Retested a year later. It's significantly better, but to some extent it's still there. Perhaps we should call GC after startup?
After import:
metadata_store_ets: 1.1841 gb (64.7%)
metadata_store: 0.4415 gb (24.12%)
allocated_unused: 0.0662 gb (3.61%)
After stop/start:
reserved_unallocated: 4.3943 gb (66.48%)
metadata_store_ets: 1.1841 gb (17.91%)
metadata_store: 0.9155 gb (13.85%)
(after some time, reserved_unallocated drops to 100MB or so)
After force_gc:
metadata_store_ets: 1.1841 gb (63.62%)
metadata_store: 0.5298 gb (28.46%)
So it seems like we had 400MB of garbage in the metadata_store.

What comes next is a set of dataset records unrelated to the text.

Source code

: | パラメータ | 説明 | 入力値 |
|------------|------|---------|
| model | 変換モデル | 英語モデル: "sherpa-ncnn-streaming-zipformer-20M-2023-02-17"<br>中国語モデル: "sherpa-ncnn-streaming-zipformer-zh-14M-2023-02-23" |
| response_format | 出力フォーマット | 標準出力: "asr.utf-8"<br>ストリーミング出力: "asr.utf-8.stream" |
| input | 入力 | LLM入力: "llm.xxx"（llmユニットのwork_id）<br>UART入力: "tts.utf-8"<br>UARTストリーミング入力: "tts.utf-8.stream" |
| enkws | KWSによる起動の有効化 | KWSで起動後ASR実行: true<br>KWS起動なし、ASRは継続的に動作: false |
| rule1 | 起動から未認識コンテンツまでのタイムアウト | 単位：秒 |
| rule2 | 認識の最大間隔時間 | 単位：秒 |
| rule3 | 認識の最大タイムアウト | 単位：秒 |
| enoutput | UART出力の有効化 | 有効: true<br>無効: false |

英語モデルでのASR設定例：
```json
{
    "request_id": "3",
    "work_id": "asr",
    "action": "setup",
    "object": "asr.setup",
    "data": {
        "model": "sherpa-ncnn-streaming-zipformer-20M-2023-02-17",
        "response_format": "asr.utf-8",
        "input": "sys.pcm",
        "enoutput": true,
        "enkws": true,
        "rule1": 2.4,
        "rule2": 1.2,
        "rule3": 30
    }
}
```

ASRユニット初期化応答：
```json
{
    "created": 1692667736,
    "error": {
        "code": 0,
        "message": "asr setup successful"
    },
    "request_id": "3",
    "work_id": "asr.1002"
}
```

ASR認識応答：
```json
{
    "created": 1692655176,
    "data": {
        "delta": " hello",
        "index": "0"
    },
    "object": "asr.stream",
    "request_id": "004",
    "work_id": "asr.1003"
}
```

We now run GC at the end of node boot on the khepri branch. Perhaps we should do it in ore places (e.g. after importing definitions via CLI tools or the HTTP API) but this issue (as I understood it) is specifically about node boot.
I changed the patch slightly so that the garbage collection is triggered from the rabbit application start function, not outside. This is so that rabbit stays as close as possible to a regular Erlang application. I also added the commit message as a comment, referencing this issue, because the commit itself will be squashed.